# WORK TO COMPLETE:
Your answer is every line of the material below in which the string "woman" occurs.

--- EXCERPTED RECORDS Enclosed Below ---

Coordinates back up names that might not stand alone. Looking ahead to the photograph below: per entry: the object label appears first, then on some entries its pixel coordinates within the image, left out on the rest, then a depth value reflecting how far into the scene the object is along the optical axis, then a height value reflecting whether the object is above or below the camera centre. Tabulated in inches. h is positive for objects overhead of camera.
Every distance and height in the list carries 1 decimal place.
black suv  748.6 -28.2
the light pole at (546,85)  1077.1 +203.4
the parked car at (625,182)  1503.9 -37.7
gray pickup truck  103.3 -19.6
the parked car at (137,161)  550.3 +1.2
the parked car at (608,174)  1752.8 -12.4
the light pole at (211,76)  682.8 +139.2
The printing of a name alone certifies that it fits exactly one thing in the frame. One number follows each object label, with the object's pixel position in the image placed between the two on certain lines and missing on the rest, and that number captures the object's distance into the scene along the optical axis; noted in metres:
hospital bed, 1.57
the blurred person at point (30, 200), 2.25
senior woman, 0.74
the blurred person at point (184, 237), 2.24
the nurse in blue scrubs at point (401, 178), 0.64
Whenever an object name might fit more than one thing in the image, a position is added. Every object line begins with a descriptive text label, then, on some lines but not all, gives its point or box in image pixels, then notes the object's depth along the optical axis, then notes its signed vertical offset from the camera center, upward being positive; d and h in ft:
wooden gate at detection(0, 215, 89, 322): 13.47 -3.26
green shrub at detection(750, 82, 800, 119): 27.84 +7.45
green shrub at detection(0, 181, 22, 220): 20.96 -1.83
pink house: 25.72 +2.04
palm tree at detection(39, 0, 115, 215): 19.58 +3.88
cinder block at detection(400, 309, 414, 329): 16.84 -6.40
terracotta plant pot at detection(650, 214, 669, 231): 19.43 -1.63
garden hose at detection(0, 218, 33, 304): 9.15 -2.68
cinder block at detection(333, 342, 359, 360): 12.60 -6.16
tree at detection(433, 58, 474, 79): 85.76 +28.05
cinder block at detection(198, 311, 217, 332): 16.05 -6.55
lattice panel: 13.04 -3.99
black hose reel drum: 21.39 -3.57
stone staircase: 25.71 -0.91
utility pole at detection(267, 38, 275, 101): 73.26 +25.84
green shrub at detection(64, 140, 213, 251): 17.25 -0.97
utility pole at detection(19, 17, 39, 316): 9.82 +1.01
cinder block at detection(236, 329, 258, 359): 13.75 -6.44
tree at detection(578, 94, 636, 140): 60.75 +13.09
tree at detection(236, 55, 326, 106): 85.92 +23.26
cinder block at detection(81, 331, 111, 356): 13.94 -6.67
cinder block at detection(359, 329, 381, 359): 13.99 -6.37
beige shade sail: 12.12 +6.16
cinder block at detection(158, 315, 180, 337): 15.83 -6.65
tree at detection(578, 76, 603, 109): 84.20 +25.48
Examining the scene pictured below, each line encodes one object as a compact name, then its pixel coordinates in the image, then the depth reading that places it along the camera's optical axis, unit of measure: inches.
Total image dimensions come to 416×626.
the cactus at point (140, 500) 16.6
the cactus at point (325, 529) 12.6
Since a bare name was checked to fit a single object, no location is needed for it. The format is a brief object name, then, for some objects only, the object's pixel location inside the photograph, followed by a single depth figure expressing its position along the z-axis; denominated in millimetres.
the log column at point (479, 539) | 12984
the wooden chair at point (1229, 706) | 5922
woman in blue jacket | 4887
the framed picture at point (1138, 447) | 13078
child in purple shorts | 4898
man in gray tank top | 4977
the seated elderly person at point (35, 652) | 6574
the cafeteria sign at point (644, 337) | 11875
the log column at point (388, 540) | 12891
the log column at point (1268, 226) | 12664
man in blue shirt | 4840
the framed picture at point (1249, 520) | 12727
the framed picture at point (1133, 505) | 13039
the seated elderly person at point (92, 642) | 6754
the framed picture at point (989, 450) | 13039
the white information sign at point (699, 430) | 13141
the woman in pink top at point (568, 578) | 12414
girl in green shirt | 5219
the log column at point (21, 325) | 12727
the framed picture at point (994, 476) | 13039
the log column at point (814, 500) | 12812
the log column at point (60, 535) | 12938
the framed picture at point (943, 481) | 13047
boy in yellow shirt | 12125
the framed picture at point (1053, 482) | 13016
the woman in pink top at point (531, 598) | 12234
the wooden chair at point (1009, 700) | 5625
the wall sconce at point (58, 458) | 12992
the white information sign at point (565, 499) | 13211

--- End of Enclosed EXCERPTED RECORDS ---

# OUTPUT:
senior woman, 0.74
woman in blue jacket | 4887
the woman in pink top at point (568, 578) | 12414
the woman in pink top at point (531, 598) | 12234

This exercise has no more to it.